NHS Improvement and the Medicines and Healthcare Products Regulatory Agency (MHRA) are supporting the distribution of training materials and resources for different manufacturers’ designs of oxygen cylinder via the Medication Safety Officer (MSO) and Medical Device Safety Officer (MDSO). The MHRA will continue to work with industry partners to improve oxygen cylinder design. The Healthcare Safety Investigation Branch (HSIB) is also currently conducting an investigation into this safety issue.

Staff training

The manager should ensure all staff responsible for using oxygen cylinders receive training regularly and can demonstrate that they understand the controls on the cylinder.
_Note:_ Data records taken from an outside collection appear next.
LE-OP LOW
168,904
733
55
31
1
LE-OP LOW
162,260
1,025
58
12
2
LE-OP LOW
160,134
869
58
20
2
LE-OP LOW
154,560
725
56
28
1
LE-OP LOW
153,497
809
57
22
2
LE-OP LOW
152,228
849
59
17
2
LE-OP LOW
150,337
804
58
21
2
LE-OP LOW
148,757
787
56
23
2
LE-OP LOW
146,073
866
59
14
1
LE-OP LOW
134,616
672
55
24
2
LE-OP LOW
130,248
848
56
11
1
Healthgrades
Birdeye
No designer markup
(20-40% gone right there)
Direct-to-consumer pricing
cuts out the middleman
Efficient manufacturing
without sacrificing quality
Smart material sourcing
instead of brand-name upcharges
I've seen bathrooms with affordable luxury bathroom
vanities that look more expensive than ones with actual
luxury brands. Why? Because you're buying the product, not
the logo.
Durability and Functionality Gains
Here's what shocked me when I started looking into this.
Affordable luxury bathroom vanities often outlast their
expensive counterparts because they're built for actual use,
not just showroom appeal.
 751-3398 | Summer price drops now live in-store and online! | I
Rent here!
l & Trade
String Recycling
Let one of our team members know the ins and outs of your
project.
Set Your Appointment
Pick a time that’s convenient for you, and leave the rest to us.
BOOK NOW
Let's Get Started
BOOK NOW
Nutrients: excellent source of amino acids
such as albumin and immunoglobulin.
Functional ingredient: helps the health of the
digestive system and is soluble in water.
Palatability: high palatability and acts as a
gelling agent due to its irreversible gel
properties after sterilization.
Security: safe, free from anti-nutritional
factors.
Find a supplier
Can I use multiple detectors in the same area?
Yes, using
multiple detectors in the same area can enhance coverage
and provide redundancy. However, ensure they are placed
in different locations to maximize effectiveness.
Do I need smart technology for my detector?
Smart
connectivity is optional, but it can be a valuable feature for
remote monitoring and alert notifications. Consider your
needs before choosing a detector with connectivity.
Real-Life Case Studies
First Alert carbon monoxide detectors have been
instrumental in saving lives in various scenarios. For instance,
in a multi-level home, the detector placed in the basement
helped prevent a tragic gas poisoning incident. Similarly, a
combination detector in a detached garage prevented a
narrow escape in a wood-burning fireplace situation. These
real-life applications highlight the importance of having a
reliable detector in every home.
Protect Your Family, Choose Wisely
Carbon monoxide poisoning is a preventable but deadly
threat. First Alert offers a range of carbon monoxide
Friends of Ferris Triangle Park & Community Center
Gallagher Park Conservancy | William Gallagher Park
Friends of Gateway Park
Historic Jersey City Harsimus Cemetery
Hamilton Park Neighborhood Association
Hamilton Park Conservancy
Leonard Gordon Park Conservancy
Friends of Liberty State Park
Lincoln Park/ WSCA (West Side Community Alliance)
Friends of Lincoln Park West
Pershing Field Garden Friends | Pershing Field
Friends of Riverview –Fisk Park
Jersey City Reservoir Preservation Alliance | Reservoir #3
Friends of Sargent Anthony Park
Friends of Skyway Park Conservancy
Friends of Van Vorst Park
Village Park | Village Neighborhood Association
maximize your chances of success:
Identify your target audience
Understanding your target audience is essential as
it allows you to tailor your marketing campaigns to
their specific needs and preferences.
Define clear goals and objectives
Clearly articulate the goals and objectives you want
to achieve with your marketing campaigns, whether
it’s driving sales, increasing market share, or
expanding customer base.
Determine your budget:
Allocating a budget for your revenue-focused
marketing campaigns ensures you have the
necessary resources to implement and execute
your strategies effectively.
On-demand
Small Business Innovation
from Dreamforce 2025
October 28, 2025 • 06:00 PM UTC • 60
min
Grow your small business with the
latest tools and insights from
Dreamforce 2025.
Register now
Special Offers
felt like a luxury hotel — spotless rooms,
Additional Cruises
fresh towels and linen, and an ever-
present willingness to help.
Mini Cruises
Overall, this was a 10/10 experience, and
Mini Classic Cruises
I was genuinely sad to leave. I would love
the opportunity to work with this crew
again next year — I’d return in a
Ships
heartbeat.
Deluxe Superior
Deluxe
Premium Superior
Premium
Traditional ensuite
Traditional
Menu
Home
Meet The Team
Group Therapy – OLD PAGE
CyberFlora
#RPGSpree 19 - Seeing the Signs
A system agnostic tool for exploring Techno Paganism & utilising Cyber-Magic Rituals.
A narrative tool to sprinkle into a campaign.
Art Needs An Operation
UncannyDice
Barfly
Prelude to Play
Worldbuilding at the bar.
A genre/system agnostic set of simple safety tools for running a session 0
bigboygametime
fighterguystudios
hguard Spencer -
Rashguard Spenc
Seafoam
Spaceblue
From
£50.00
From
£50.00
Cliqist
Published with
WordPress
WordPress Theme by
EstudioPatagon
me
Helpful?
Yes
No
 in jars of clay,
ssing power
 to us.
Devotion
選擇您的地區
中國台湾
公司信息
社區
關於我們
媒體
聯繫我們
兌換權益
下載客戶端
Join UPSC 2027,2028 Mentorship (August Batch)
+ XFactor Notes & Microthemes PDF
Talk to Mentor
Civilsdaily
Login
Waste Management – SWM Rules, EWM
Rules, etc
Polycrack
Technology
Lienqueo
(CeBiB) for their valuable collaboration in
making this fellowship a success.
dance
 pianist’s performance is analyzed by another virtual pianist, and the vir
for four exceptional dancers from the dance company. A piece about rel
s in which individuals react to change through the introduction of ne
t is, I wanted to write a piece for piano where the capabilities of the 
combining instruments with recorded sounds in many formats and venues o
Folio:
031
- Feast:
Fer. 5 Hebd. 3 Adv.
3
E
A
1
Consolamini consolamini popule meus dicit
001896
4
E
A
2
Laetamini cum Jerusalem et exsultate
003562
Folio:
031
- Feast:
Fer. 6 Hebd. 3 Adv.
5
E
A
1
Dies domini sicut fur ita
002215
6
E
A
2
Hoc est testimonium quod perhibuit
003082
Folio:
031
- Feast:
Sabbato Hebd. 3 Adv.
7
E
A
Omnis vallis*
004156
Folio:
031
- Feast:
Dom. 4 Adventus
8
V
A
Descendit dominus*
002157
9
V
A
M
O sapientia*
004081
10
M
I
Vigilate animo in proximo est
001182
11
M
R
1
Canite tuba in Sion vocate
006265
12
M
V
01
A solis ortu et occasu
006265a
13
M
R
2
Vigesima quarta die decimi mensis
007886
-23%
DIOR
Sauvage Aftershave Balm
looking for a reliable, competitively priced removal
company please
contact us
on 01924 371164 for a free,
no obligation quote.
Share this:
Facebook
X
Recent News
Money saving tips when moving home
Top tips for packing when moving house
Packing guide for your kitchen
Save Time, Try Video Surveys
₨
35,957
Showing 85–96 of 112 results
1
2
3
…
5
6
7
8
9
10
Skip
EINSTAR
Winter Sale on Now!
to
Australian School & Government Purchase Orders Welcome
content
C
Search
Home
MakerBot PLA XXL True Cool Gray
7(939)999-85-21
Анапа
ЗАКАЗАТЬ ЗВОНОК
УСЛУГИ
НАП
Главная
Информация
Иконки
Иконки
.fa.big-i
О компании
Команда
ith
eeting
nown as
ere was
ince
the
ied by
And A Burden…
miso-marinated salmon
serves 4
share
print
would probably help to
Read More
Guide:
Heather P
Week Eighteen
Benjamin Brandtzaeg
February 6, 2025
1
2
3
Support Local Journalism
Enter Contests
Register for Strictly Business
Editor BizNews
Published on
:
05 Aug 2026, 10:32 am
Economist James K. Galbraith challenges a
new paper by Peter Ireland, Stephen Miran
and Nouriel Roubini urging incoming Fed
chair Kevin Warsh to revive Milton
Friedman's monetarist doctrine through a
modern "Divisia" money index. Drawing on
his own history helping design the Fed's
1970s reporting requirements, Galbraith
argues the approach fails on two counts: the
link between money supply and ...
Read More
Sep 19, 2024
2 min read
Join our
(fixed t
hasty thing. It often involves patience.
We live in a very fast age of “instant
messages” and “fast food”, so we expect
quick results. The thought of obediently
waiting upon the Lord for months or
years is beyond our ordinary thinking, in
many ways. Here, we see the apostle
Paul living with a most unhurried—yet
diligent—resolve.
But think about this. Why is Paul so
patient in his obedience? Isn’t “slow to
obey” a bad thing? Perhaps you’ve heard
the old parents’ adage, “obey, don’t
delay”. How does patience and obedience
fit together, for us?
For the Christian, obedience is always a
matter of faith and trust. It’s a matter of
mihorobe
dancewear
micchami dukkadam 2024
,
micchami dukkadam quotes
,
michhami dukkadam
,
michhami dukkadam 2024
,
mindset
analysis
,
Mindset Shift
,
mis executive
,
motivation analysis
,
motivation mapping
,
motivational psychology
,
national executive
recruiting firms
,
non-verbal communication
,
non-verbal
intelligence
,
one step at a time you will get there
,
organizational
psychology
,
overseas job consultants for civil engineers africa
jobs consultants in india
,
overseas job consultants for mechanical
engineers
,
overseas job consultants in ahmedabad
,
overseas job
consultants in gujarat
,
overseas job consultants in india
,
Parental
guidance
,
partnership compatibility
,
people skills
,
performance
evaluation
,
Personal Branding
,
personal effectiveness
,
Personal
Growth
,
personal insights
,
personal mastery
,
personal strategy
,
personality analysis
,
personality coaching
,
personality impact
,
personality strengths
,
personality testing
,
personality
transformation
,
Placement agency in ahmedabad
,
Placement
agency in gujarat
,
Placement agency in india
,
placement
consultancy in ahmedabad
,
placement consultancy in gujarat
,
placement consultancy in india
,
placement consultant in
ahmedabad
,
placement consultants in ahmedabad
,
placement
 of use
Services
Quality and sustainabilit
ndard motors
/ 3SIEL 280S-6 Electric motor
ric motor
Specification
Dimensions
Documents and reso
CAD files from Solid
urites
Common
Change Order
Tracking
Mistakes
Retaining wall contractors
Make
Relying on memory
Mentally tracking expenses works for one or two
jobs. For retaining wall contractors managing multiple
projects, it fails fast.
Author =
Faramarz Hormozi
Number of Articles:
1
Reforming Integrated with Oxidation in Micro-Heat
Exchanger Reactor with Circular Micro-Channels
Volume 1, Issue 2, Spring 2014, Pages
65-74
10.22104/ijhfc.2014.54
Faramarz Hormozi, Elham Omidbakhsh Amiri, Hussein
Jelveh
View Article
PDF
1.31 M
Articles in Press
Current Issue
Providers should recognise hands on practice is the most effective way of ensuring competence so give staff the opportunity to handle and operate the controls on a regular basis.


Although evidence from this NHS Alert relates to patients in hospital settings, the safety issues highlighted when staff are using oxygen cylinders may be equally relevant to where they are in use in care homes or community settings.

Safety is of paramount importance to all aspects of care. This alert asks providers that use oxygen cylinders to determine if immediate local action is needed to reduce the risk of these incidents, and to ensure an action plan is underway to support staff to prevent them.

Managers of social care services can do well to learn from the insights into local investigations and ensure their policies and procedures take account of the guidance given in this NHS Alert.